## Dataset extract:
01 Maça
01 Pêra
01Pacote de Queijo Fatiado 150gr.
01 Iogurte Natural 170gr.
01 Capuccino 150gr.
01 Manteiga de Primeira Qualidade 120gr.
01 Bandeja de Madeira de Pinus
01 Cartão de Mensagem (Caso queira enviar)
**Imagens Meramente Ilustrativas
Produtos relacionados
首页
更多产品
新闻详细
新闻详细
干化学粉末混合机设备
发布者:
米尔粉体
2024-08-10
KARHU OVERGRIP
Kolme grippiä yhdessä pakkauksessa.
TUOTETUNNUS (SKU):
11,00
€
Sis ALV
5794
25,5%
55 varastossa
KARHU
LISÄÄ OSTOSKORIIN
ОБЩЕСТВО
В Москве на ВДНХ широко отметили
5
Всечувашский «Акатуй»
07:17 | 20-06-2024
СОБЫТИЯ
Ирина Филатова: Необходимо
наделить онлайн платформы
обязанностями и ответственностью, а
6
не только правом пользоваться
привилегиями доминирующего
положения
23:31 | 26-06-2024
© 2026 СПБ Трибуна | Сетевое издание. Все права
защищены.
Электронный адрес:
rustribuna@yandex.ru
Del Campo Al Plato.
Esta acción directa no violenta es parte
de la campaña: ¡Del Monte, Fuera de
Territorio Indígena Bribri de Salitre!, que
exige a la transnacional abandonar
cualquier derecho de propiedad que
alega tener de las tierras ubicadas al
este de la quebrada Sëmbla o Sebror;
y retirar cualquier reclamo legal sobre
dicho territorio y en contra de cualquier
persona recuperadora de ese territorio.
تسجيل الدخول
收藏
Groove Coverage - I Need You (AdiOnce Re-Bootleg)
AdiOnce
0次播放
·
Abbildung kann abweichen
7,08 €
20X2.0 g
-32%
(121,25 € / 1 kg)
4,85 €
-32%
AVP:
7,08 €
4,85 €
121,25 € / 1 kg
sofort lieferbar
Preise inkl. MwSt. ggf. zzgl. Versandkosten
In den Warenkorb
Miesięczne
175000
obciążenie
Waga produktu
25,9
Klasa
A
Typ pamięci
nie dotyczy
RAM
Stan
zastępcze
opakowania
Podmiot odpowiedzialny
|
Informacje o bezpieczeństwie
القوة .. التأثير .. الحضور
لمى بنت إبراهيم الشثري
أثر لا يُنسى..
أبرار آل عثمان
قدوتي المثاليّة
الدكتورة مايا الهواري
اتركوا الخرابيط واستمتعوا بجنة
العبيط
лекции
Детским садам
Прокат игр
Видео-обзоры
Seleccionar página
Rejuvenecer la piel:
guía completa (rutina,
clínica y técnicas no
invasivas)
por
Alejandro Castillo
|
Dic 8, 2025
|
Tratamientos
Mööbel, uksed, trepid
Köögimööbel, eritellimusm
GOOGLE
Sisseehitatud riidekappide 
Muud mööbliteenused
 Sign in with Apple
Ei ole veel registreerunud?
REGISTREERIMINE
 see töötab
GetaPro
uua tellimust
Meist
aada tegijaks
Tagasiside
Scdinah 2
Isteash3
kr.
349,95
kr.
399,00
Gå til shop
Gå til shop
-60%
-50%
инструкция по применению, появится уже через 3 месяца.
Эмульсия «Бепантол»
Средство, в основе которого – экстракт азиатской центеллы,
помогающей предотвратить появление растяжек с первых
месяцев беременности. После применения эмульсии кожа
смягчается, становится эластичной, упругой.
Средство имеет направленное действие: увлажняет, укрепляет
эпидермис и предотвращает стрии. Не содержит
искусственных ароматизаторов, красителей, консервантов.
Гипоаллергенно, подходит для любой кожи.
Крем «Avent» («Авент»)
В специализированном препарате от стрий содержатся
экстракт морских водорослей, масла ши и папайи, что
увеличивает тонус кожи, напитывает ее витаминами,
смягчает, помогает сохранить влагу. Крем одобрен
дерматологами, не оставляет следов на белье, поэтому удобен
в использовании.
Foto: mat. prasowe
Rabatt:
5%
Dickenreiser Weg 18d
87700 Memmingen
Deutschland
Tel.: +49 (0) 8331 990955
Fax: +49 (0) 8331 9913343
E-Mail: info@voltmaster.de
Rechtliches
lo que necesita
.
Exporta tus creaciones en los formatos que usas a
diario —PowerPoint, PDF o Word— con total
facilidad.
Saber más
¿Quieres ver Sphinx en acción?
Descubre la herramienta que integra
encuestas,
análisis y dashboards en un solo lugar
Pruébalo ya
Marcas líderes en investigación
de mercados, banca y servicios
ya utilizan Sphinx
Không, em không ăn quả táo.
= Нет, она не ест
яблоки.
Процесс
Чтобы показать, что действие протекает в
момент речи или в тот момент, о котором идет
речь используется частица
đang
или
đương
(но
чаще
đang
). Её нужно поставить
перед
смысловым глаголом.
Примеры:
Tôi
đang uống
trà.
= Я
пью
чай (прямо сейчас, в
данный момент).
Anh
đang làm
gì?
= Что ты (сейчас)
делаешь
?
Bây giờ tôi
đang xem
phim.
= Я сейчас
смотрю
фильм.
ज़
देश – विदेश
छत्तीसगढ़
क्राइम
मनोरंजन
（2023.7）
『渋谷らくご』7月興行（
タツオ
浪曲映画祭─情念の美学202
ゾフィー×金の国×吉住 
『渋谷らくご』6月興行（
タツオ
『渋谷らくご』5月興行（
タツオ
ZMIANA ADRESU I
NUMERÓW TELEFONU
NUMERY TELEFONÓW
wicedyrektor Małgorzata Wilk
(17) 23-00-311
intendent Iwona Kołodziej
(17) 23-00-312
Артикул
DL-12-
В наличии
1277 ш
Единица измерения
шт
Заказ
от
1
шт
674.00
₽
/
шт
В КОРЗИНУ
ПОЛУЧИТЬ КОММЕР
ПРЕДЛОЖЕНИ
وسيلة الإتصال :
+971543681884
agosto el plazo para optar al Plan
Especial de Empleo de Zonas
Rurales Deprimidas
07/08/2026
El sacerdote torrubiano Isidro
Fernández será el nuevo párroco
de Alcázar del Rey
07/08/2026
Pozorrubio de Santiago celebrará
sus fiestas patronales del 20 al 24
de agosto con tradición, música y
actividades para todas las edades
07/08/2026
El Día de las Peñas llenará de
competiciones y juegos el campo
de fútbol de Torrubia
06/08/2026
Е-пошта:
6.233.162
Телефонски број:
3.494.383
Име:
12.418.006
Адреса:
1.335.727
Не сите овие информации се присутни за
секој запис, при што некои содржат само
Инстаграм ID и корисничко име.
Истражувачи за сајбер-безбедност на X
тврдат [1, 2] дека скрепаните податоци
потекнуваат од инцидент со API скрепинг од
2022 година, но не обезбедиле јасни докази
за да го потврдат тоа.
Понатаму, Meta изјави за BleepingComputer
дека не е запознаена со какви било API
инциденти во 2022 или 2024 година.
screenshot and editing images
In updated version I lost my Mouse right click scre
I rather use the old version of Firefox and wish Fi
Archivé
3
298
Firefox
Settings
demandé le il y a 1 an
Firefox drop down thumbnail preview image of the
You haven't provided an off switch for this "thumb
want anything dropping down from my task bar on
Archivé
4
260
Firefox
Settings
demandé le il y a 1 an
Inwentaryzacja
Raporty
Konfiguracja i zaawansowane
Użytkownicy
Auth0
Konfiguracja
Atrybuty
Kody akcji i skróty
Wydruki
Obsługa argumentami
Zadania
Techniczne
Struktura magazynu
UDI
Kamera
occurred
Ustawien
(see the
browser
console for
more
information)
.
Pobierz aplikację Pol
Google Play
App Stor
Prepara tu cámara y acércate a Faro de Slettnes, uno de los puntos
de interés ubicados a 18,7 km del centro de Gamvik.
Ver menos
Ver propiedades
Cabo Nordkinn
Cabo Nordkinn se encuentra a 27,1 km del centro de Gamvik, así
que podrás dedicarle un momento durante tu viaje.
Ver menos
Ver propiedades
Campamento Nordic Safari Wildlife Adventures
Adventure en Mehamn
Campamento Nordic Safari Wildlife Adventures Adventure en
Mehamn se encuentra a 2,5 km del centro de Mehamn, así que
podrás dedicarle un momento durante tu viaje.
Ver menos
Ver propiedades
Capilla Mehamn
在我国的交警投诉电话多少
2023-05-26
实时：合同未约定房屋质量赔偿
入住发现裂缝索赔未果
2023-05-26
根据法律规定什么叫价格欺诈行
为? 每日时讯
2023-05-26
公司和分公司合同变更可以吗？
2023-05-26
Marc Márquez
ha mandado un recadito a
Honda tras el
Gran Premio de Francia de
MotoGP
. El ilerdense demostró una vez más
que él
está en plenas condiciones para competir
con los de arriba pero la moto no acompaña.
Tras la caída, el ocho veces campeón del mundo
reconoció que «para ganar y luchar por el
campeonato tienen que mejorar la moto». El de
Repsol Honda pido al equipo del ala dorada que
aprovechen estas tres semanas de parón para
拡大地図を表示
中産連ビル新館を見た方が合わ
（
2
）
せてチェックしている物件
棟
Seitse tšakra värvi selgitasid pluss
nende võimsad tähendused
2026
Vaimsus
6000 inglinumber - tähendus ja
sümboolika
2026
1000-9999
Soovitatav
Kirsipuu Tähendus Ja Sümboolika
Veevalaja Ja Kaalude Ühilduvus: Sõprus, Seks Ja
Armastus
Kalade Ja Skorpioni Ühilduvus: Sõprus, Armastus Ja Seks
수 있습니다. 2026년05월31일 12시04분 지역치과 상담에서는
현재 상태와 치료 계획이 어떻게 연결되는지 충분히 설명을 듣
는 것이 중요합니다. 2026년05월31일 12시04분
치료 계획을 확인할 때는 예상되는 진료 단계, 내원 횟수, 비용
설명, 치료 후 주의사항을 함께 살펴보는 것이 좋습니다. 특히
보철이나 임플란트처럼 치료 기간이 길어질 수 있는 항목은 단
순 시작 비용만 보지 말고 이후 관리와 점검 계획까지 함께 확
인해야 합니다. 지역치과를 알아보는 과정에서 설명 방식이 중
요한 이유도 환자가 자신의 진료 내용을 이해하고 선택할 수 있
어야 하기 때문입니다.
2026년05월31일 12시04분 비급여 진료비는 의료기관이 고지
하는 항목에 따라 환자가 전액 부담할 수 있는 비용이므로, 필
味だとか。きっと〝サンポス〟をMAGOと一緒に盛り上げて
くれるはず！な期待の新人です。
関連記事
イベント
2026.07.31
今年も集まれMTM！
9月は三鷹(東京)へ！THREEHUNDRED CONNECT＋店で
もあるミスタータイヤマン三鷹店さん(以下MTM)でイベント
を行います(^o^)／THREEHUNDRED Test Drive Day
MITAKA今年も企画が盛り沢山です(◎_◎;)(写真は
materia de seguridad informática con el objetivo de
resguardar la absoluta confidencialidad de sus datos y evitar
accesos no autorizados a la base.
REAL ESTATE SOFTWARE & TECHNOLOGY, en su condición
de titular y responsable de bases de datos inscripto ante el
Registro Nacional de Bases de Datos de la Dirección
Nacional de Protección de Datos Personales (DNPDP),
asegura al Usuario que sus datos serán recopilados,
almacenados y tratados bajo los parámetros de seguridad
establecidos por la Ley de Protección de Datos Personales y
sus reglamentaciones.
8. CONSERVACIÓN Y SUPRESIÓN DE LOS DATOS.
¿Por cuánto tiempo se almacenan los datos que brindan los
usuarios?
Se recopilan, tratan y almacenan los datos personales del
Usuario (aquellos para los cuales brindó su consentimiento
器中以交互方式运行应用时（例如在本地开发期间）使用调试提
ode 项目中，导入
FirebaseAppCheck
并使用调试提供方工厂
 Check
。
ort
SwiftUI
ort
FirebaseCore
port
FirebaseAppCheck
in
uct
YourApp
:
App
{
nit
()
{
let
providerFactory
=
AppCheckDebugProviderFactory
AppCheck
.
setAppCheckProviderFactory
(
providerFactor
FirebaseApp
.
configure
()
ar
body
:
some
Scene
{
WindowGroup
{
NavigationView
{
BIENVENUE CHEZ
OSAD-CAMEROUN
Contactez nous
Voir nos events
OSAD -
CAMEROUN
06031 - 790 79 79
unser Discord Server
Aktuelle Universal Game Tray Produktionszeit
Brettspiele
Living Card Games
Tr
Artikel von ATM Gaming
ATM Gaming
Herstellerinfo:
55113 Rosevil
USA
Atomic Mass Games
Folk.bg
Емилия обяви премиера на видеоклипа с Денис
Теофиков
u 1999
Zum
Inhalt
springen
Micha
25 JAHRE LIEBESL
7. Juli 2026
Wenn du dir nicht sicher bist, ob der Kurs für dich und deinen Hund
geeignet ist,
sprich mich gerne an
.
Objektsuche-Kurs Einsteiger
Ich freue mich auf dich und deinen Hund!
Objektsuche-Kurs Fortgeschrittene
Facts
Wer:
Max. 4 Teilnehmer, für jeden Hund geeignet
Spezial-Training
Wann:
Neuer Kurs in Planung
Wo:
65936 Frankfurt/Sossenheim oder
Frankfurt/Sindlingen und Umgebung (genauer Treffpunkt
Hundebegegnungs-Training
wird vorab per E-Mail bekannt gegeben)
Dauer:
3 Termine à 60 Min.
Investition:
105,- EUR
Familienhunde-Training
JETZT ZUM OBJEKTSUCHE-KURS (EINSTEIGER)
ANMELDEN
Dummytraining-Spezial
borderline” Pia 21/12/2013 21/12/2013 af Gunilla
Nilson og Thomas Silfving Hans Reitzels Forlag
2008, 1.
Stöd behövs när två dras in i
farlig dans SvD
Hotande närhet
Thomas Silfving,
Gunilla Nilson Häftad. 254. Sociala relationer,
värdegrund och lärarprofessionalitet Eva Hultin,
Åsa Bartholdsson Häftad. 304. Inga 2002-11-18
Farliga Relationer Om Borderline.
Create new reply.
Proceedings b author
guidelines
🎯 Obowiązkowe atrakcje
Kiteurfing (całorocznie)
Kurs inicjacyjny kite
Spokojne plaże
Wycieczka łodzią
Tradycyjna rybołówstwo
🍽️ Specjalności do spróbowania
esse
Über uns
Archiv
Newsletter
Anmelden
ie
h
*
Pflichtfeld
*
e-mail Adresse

## What you have to do:
Please give back exactly the lines of this listing beginning at the line with "Не сите овие информации се присутни за" and ending with the line with "дека не е запознаена со какви било API", both included, and nothing else.

## Answer section:
Не сите овие информации се присутни за
секој запис, при што некои содржат само
Инстаграм ID и корисничко име.
Истражувачи за сајбер-безбедност на X
тврдат [1, 2] дека скрепаните податоци
потекнуваат од инцидент со API скрепинг од
2022 година, но не обезбедиле јасни докази
за да го потврдат тоа.
Понатаму, Meta изјави за BleepingComputer
дека не е запознаена со какви било API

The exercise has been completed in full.